渡瀬マキが語る半生「歌うことを息をするぐらい普通のことにしたい」

―真面目なところは歌にも表れていたと思うんですけど、「BELIEVE IN LOVE」を改めて聴いたらすごくギリギリまで高い音を出している気がしました。いつも限界まで挑戦しようという感じで臨んでいたのでしょうか。

キーが本当に高いんですよ。でも、その頃LINDBERGを制作していたプロデューサーは、「それを一生懸命歌っているのが良いんだ」って言ってたんです。たぶん、時代もありますよね。スポ根というか、「気合入れたらできるやろ!」みたいな。でも、ツアーなんて30本ぐらいあるから、毎回必死で声を出してたら潰れちゃうし、そうならない方法を知らなかっただけで、あれはあれで成立していたからよかったんだなって今は思います。ただそれを今もやりますか?って訊かれたら、「NO」です(笑)。

LINDBERGの演奏陣は全員曲を書いていて、尚且つそれぞれに代表曲がありますね。作曲者によって歌詞とか歌い方って変わりますか?

いや、1つの曲として聴いて歌詞を書いているので、誰の曲だからこうなるとかいうのは、まったくないです。もっと言うと今でも「この曲誰が書いたんやろな?」っていう曲がいっぱいあります(笑)。全然知らないというか、そこに興味がないというか。リハーサルのときにいつも、「これ誰の曲やったっけ?」「はーい」「ええっそうだったの!?」っていう会話がよくあります。

―僕は小柳"cherry"昌法さん作曲の「花」という曲が好きなんですけども(1999年『LINDBERG XII』収録)。90年代後半になると、実験的な面白い曲がいっぱいありますね。

そうやって「実験的」とおっしゃっていただけるとすごく嬉しいです。LINDBERGって、そのときそのときに遊び心で楽しんでやっているんですよね。
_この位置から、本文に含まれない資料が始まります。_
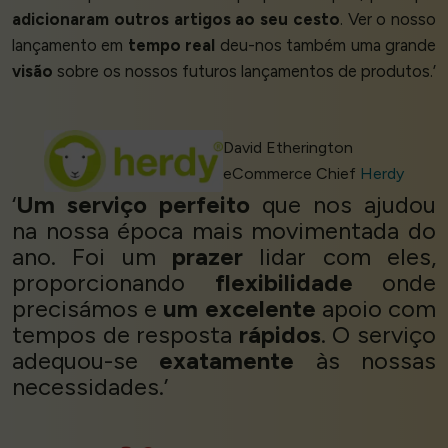
adicionaram outros artigos ao seu cesto
. Ver o nosso
lançamento em
tempo real
deu-nos também uma grande
visão
sobre os nossos futuros lançamentos de produtos.’
David Etherington
eCommerce Chief
Herdy
‘
Um serviço perfeito
que nos ajudou
na nossa época mais movimentada do
ano. Foi um
prazer
lidar com eles,
proporcionando
flexibilidade
onde
precisámos e
um excelente
apoio com
tempos de resposta
rápidos
. O serviço
adequou-se
exatamente
às nossas
necessidades.’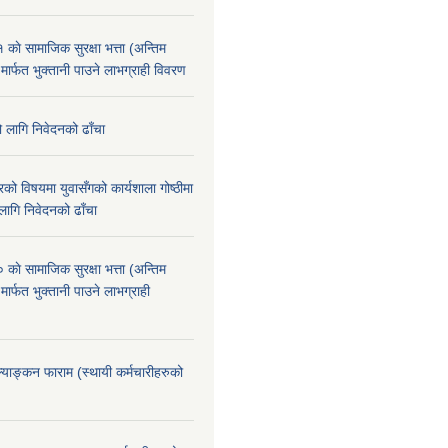
े सामाजिक सुरक्षा भत्ता (अन्तिम
 मार्फत भुक्तानी पाउने लाभग्राही विवरण
ो लागि निवेदनको ढाँचा
को विषयमा युवासँगको कार्यशाला गोष्ठीमा
लागि निवेदनको ढाँचा
े सामाजिक सुरक्षा भत्ता (अन्तिम
मार्फत भुक्तानी पाउने लाभग्राही
ूल्याङ्कन फाराम (स्थायी कर्मचारीहरुको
それを、「ここから変わってしまったから」みたいに言われることもあるんですけど、そのときやりたいいろんなことを取り入れて楽しんでるっていう感覚なんです。だから、いろんなことをやってます。

―10枚目のアルバムなんかも遊び心がある感じですよね。

「Monkey Girlの逆襲」が1曲目のアルバム『LINDBERG X』ですね。あのとき私は、「歌詞ってこうじゃなきゃいけない」とか、そういうことがなくなってパーンと弾けた頃だったんですよね。「どんなことでも歌詞になるんや」みたいなことがわかり始めてきた頃で、そのあたりからいろんな歌詞を書いて楽しんでます。